Die Vorinstanz zitiert Higi unvollständig. Ihrer Schlussnahme, dass gemäss "bewährter Lehre" der Vermieter ohne weiteres nach Art. 257d OR vorgehen könne, kann nicht zugestimmt werden.

2.c) Es ist somit lediglich zu prüfen, ob die Beklagten in offensichtlich treuwidriger oder rechtsmissbräuchlicher Weise hinterlegten. Vorab ist festzuhalten, dass ein Mangel an der Mietsache vorliegt, wenn der Vermieter die Mietsache dem Mieter nicht zum vereinbarungsgemässen Gebrauch überlässt. Dieser bestimmt sich nach der schriftlichen bzw. mündlichen Vereinbarung sowie dem allgemein üblichen Gebrauch. Eine getroffene Vereinbarung kann im Nachhinein auch stillschweigend abgeändert werden (Higi, N 17 ff. zu Art. 258 OR). Es ergibt sich nun aus den Akten und ist unbestritten, dass die Verstorbene J.B. den Beklagten Nutzungsbefugnisse einräumte, welche nicht im schriftlichen Mietvertrag geregelt waren. Ob der Kläger diese dadurch, dass er die Parabolantenne abmontierte und die Benutzung von Estrich, Keller und Garten einschränkte, in Verletzung seiner durch das Mietverhältnis begründeten Pflichten beeinträchtigte und damit die Mietsache nicht in mängelfreiem Zustand überliess (vgl. hierzu Higi, N 31 ff. zu Art. 258 OR), kann offenbleiben. Vorliegendenfalls spricht auf jeden Fall einiges dafür, dass aufgrund mündlicher oder stillschweigender Übereinkunft die Beklagten tatsächlich befugt waren, die Mietsache im von ihnen geltend gemachten Umfang zu nutzen. Auf jeden Fall erfolgte die Hinterlegung der Mietzinse nicht in offensichtlich treuwidriger oder rechtsmissbräuchlicher Weise.
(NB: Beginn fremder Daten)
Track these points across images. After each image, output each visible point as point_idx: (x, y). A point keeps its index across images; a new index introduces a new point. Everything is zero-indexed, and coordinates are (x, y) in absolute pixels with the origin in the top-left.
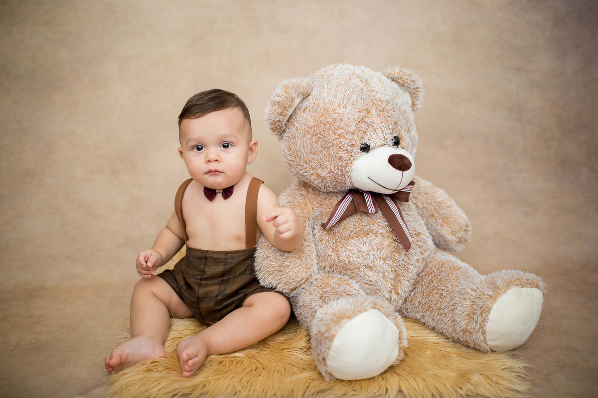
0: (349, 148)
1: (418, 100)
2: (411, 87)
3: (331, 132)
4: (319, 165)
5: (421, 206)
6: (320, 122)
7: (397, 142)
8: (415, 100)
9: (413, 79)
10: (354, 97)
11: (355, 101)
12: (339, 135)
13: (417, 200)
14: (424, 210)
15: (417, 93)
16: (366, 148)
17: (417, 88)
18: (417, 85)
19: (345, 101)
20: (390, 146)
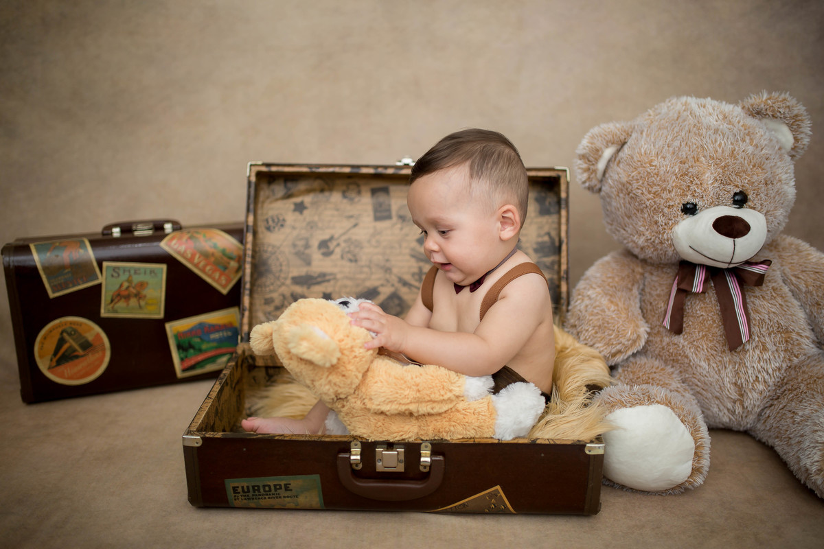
0: (666, 210)
1: (802, 132)
2: (787, 115)
3: (644, 190)
4: (635, 232)
5: (804, 290)
6: (633, 177)
7: (741, 200)
8: (798, 133)
9: (788, 104)
10: (677, 143)
11: (677, 149)
12: (654, 194)
13: (799, 280)
14: (809, 295)
15: (797, 122)
16: (690, 210)
17: (796, 116)
18: (796, 112)
19: (664, 150)
20: (729, 206)
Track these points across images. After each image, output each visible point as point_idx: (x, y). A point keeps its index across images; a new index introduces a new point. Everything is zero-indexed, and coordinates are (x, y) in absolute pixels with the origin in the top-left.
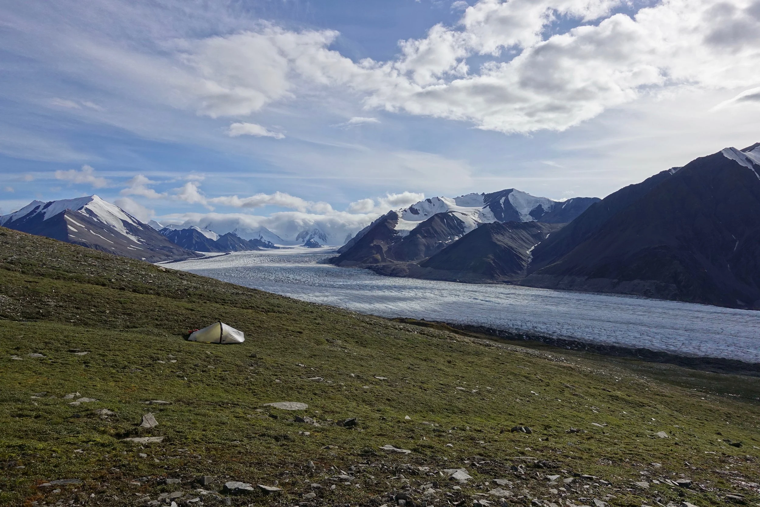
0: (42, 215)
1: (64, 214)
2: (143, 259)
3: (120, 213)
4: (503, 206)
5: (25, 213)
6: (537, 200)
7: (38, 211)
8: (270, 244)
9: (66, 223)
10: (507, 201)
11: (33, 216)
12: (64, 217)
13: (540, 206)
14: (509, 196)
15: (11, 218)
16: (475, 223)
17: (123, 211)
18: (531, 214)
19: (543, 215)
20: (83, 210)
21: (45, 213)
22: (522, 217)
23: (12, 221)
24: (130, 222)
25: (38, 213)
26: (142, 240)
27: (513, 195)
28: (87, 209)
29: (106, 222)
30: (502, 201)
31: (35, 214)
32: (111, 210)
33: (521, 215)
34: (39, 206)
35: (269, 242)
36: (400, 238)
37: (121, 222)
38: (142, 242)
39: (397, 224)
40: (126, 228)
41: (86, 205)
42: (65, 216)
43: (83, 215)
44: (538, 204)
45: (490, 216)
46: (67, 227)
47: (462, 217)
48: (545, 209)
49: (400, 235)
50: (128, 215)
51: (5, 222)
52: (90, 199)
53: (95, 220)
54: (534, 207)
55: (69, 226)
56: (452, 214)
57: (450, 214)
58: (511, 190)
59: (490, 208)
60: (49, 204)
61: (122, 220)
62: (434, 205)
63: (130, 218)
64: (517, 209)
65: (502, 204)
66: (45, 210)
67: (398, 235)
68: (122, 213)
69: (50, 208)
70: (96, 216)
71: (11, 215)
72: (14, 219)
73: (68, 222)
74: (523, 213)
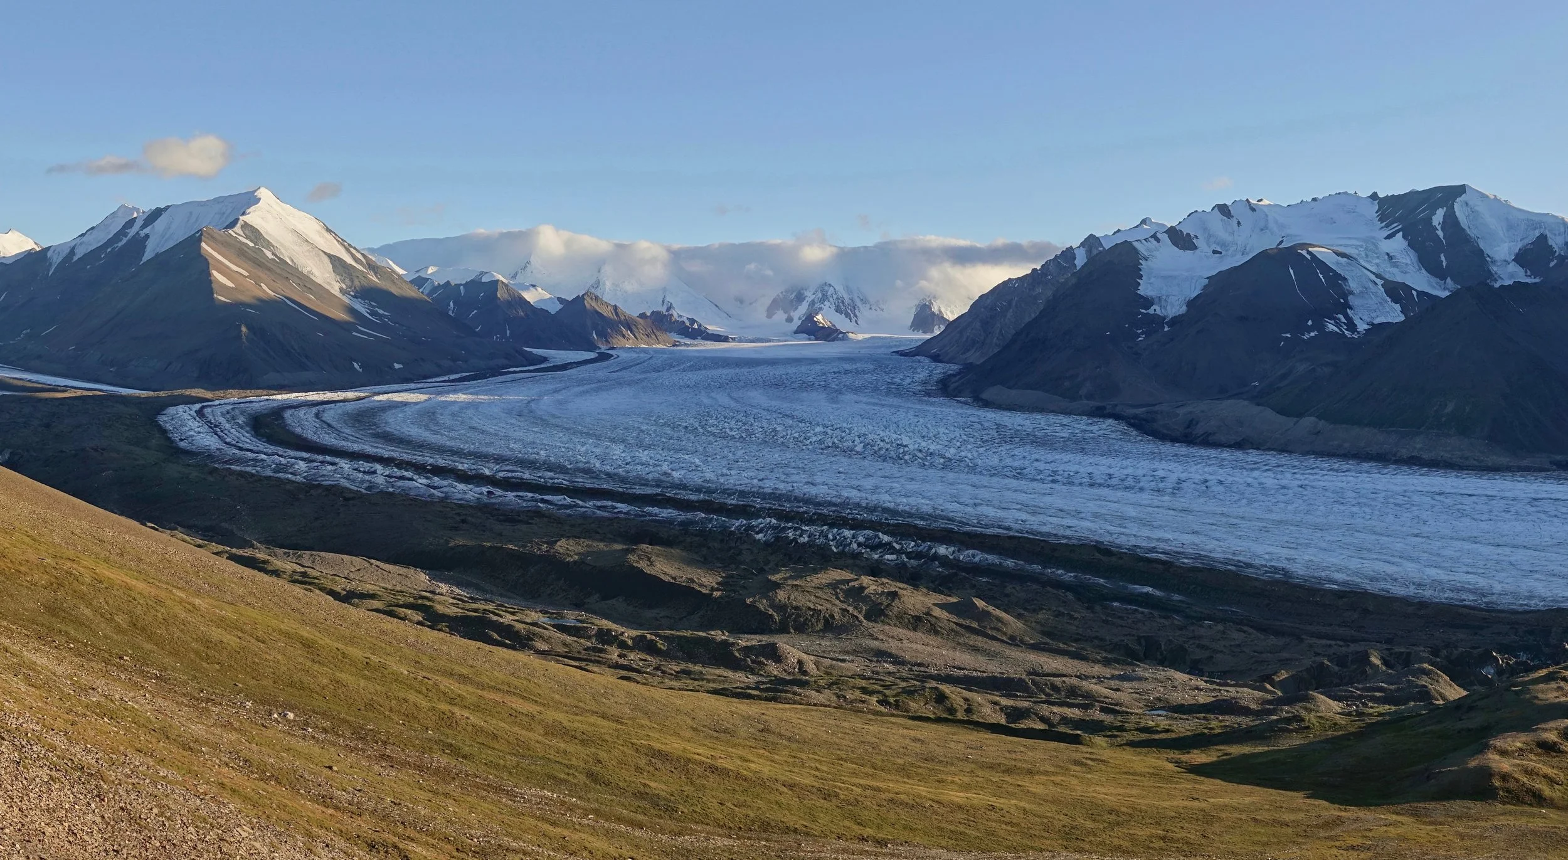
0: (140, 243)
1: (200, 240)
2: (397, 366)
3: (324, 237)
4: (1440, 233)
5: (103, 237)
6: (1534, 221)
7: (132, 232)
8: (696, 326)
9: (208, 263)
10: (1451, 221)
11: (120, 244)
12: (199, 247)
13: (1543, 238)
14: (1456, 206)
15: (72, 251)
16: (1378, 281)
17: (329, 230)
18: (1521, 258)
19: (1552, 264)
20: (238, 229)
21: (147, 236)
22: (1495, 269)
23: (75, 258)
24: (349, 260)
25: (134, 236)
26: (381, 312)
27: (1467, 204)
28: (246, 225)
29: (292, 261)
30: (1438, 218)
31: (125, 240)
32: (300, 228)
33: (1494, 262)
34: (132, 222)
35: (693, 321)
36: (1159, 320)
37: (326, 260)
38: (380, 317)
39: (1141, 277)
40: (338, 278)
41: (244, 214)
42: (203, 245)
43: (240, 242)
44: (1537, 233)
45: (1409, 262)
46: (209, 274)
47: (1338, 263)
48: (1556, 248)
49: (1158, 312)
50: (342, 242)
51: (60, 259)
52: (251, 199)
53: (269, 255)
54: (1527, 241)
55: (215, 273)
56: (1309, 253)
57: (1304, 253)
58: (1461, 190)
59: (1404, 237)
60: (157, 213)
61: (329, 256)
62: (1239, 223)
63: (348, 250)
64: (1482, 245)
65: (1439, 227)
66: (147, 231)
67: (1151, 311)
68: (327, 235)
69: (160, 224)
70: (269, 245)
71: (73, 244)
72: (79, 254)
73: (210, 261)
74: (1497, 257)
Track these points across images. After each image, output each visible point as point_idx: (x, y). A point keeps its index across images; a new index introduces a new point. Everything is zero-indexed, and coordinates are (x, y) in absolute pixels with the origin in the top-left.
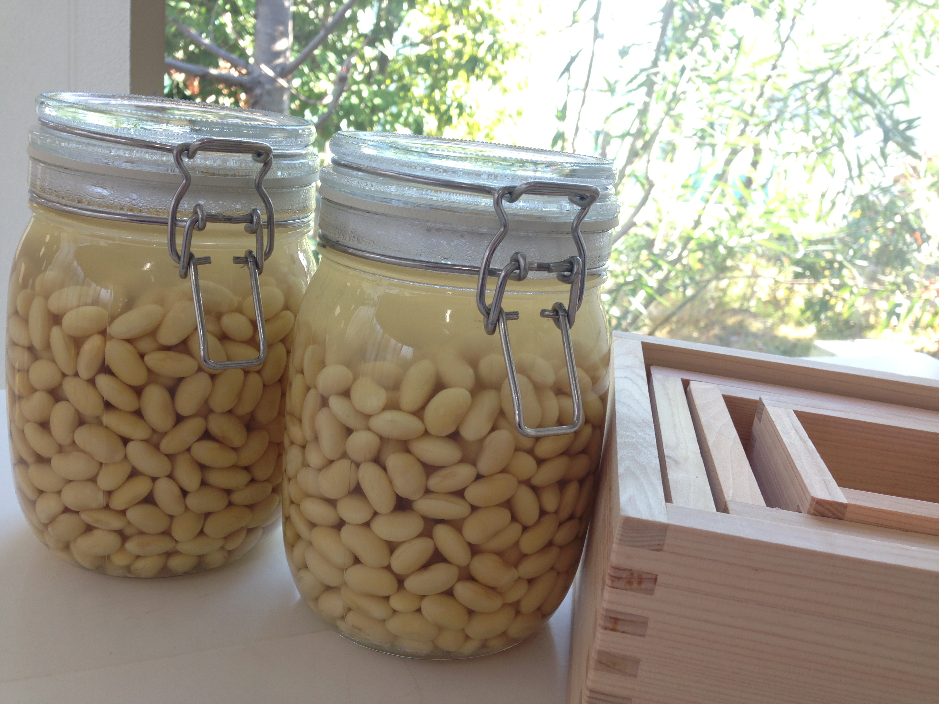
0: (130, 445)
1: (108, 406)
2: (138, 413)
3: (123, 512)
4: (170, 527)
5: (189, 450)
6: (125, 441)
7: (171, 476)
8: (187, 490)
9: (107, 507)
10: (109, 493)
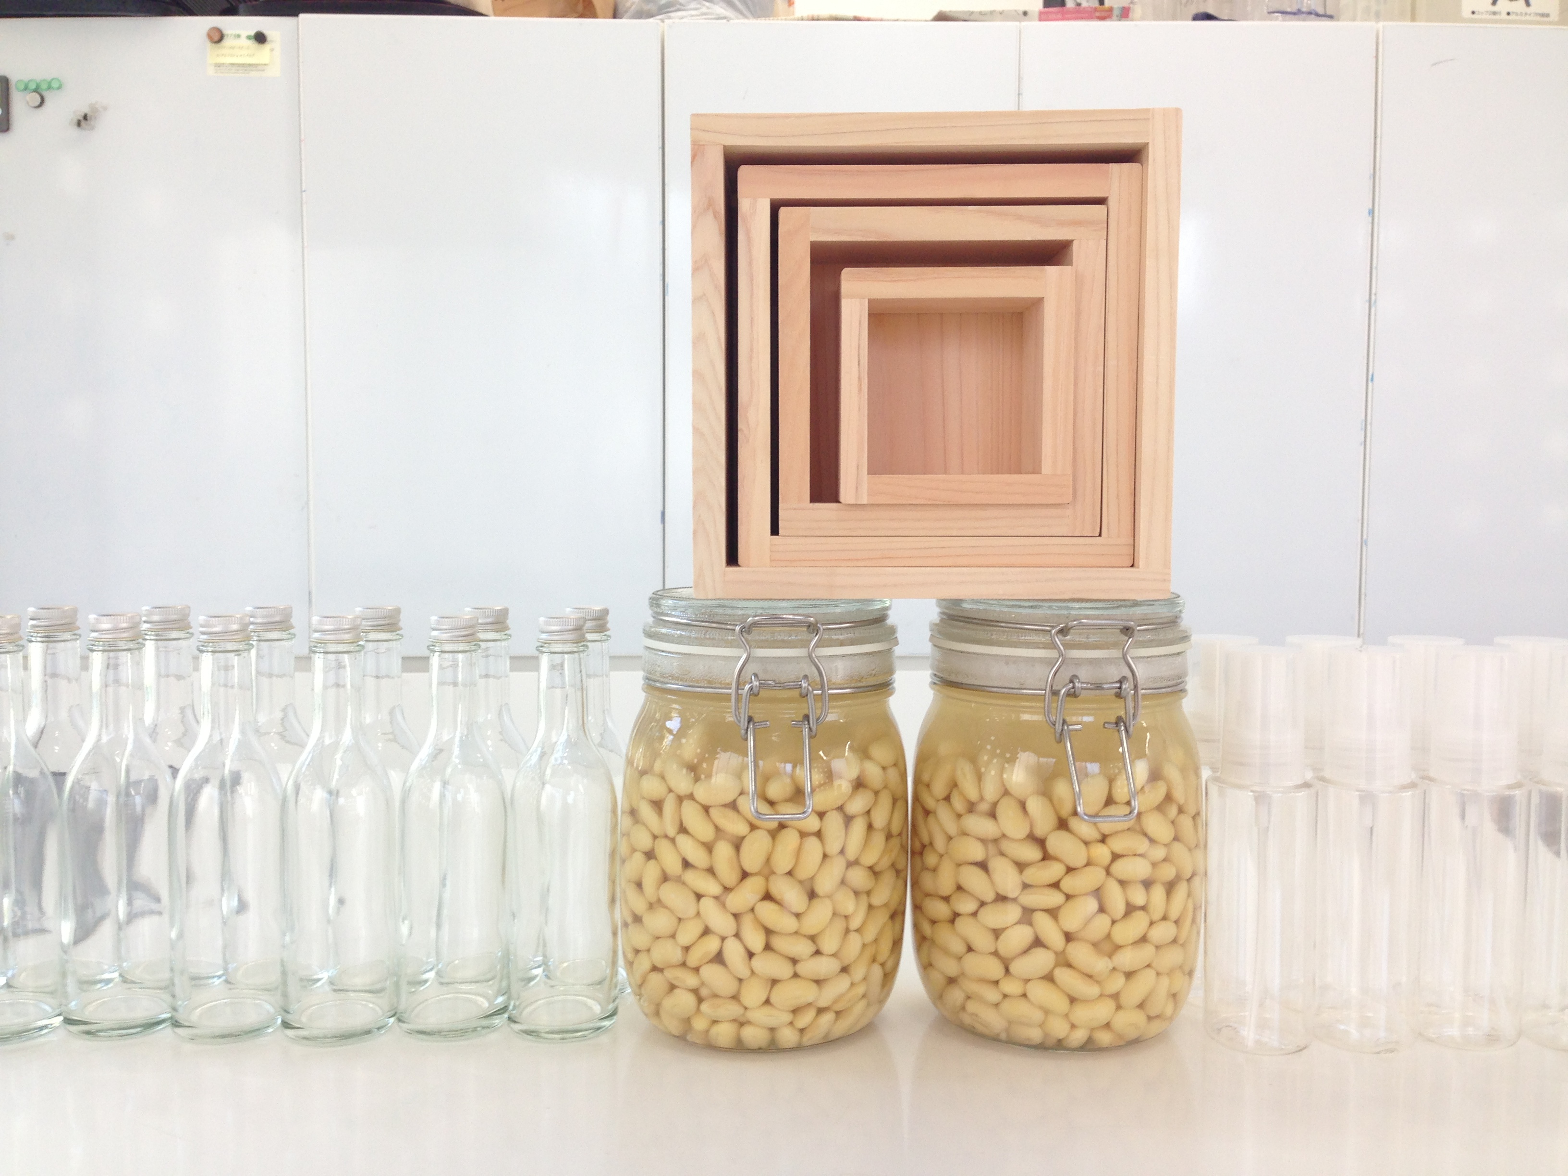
0: (703, 900)
1: (686, 864)
2: (711, 871)
3: (697, 970)
4: (739, 992)
5: (752, 910)
6: (699, 896)
7: (737, 935)
8: (753, 951)
9: (684, 964)
10: (687, 949)
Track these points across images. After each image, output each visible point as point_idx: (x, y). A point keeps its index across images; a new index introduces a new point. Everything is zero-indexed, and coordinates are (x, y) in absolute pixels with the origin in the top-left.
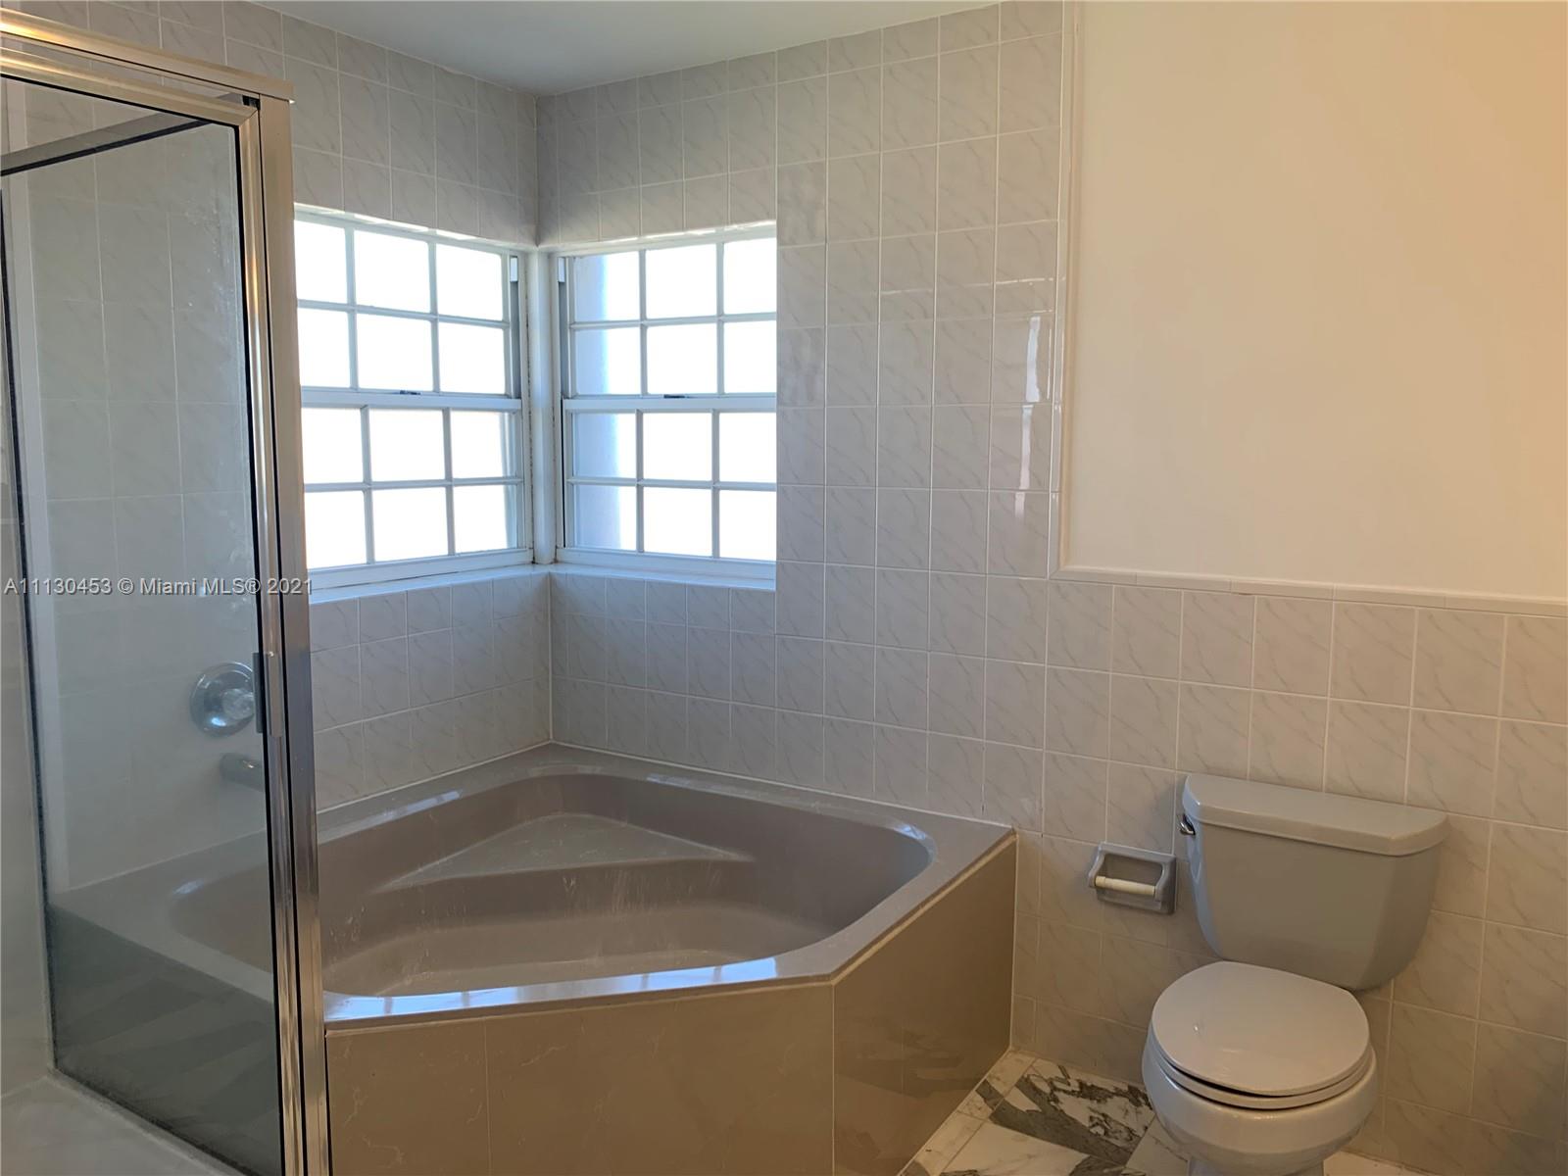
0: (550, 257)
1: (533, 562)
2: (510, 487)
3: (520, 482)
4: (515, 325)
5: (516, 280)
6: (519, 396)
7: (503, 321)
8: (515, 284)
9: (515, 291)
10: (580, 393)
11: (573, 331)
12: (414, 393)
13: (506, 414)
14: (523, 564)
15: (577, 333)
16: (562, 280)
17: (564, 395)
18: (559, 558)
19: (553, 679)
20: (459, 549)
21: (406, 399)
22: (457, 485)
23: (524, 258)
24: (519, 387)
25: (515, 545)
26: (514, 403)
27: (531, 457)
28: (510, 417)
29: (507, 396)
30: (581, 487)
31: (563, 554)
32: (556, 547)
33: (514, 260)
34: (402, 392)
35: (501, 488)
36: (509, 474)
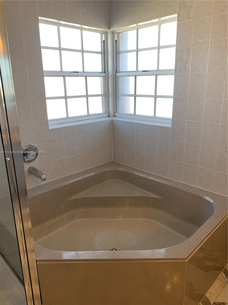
0: (113, 33)
1: (109, 116)
2: (103, 97)
3: (105, 95)
4: (104, 53)
5: (104, 40)
6: (105, 73)
7: (101, 52)
8: (104, 41)
9: (104, 43)
10: (121, 71)
11: (119, 54)
12: (77, 72)
13: (102, 77)
14: (106, 117)
15: (120, 54)
16: (116, 39)
17: (117, 72)
18: (115, 115)
19: (113, 146)
20: (90, 113)
21: (75, 74)
22: (89, 97)
23: (106, 34)
24: (105, 70)
25: (104, 112)
26: (104, 74)
27: (108, 89)
28: (103, 78)
29: (102, 72)
30: (120, 96)
31: (116, 114)
32: (114, 112)
33: (104, 35)
34: (74, 72)
35: (101, 97)
36: (102, 94)
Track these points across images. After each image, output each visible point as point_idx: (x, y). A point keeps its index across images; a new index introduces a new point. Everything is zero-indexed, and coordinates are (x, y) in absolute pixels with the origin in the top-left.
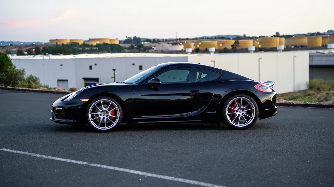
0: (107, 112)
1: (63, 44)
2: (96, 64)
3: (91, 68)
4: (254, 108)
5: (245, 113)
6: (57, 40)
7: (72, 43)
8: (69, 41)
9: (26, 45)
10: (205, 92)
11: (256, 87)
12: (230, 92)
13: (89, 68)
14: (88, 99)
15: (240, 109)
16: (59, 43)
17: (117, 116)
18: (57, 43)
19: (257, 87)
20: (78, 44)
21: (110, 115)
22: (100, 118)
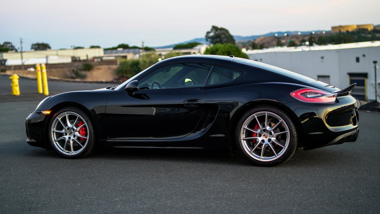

Daran ändert auch die Tatsache nichts, dass die Beklagten mit Erklärung vom 29. Januar 1997 auf die Nutzung des Schopfs, an welchem die Parabolantenne montiert war, verzichteten, erscheint doch immerhin als unklar, ob mit erwähntem Verzicht der Kläger befugt war, die Antenne zu entfernen und damit den Beklagten den Empfang von TV-Sendern zu erschweren. Der Kläger war nicht zur ausserordentlichen Kündigung berechtigt. Diese ist unwirksam (vgl. BGE 121 lll 162 E. 1c/bb; HIGI, N 47 zu Art. 257d OR). Das Ausweisungsbegehren des Klägers ist demgemäss abzuweisen.